Where the money comes from for the reconstruction is something of a mystery. Everyone I talked to, including Grozny Mayor Muslim Khuchiyev, says that most of the financing comes from wealthy Chechens and the Kadyrov Foundation. Kadyrov is forcing wealthy Chechen criminals to return stolen money. So far most Chechens seem ready to overlook the cult of personality that is building up around their president.
It is hard to know how long an iron fist will continue to be accepted by people who have always prided themselves on being free. Human-rights abuses still take place. Unemployment runs at 80 percent. Beneath the astounding new construction lie social problems that even the traditional Chechen network of relatives cannot solve. Right now people are optimistic, but if Kadyrov is not wise enough to solve some of the other serious problems, their patience may run out.
At Grozny's Ninth City Hospital, a dentist treats her patients while rain water drips from the ceiling. The small room is picked up and clean. A Muslim people, the Chechens enjoy a tradition of cleanliness. But the dentist's equipment is old and makeshift. Crowds of people wait in a corridor with sickly green walls. The overhead lights have gone out and it is dark. A doctor examines a child who has a sausage-like protrusion growing off the back of her neck. She was born with it, the mother says, removing the child's jacket. "I have never seen anything like it," the doctor comments, rolling his eyes in disbelief.
"Chechens have the highest birth rate in Russia," the doctor says. "Even during the bombing, women got pregnant. From personal experience, I can say that the birth rate went up 20 to 30 percent. It's to make up for the loss of population."
Chechens may be repopulating their country. But because of post-traumatic stress and environmental pollution, Chechnya is producing a high percentage of children with birth defects. One child in 10 is born with some kind of anomaly that requires treatment, explains the doctor at Grozny's Children's Hospital. If the parents have the money, the children are sent to the neighboring republic of Dagestan, where treatment is marginally better. There are few diagnostic facilities in the hospital, no ultrasound machines, no specialists on genetic disorders. Doctors are lucky if they can find suture materials. The social network enjoyed by the medical profession in Soviet times has gone, and there is nothing to replace it.
Right now people joke when they see the portraits of the "Holy Trio" displayed all over the city: Ahkmed Kadyrov, assassinated father of the current president, Ramzan Kadyrov, his strongman son, and Vladimir Putin, the Russian president who has succeeded in Chechenizing the country.
Still there is an underlying fear that Ramzan Kadyrov's popularity and power could go to his head and he could revert to his youthful out-of-control character. His personal peccadilloes are noted, his stable of fancy foreign cars, his tame lion, his huge palace, and several wives.

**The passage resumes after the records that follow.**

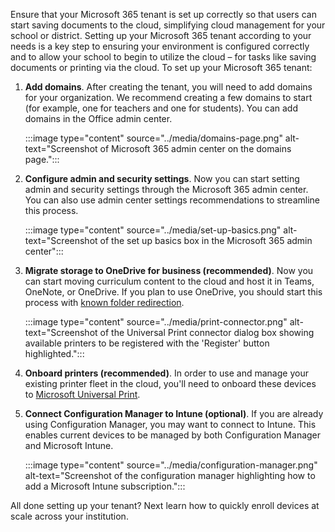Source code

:Ensure that your Microsoft 365 tenant is set up correctly so that users can start saving documents to the cloud, simplifying cloud management for your school or district. Setting up your Microsoft 365 tenant according to your needs is a key step to ensuring your environment is configured correctly and to allow your school to begin to utilize the cloud – for tasks like saving documents or printing via the cloud. To set up your Microsoft 365 tenant:


1. **Add domains**. After creating the tenant, you will need to add domains for your organization. We recommend creating a few domains to start (for example, one for teachers and one for students). You can add domains in the Office admin center. 

    :::image type="content" source="../media/domains-page.png" alt-text="Screenshot of Microsoft 365 admin center on the domains page.":::

2. **Configure admin and security settings**. Now you can start setting admin and security settings through the Microsoft 365 admin center. You can also use admin center settings recommendations to streamline this process.

    :::image type="content" source="../media/set-up-basics.png" alt-text="Screenshot of the set up basics box in the Microsoft 365 admin center":::

3. **Migrate storage to OneDrive for business (recommended)**. Now you can start moving curriculum content to the cloud and host it in Teams, OneNote, or OneDrive. If you plan to use OneDrive, you should start this process with [known folder redirection](/onedrive/redirect-known-folders?azure-portal=true).

   :::image type="content" source="../media/print-connector.png" alt-text="Screenshot of the Universal Print connector dialog box showing available printers to be registered with the 'Register' button highlighted.":::

4. **Onboard printers (recommended)**. In order to use and manage your existing printer fleet in the cloud, you'll need to onboard these devices to [Microsoft Universal Print](/universal-print/?azure-portal=true).

5. **Connect Configuration Manager to Intune (optional)**. If you are already using Configuration Manager, you may want to connect to Intune. This enables current devices to be managed by both Configuration Manager and Microsoft Intune.

   :::image type="content" source="../media/configuration-manager.png" alt-text="Screenshot of the configuration manager highlighting how to add a Microsoft Intune subscription.":::

All done setting up your tenant? Next learn how to quickly enroll devices at scale across your institution.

Meanwhile, some 50,000 Russian troops remain in Chechnya, discreetly billeted beside the airport, at roadside checkpoints, and at the enormous military base of Khankala. The pasty-faced Russian soldiers who man the posts keep out of sight, knowing how much they are despised. They know, too, that if serious unrest explodes, they will be called in to put it down. The Chechens know that, too, and sense that today's stability resides on a very fragile peace.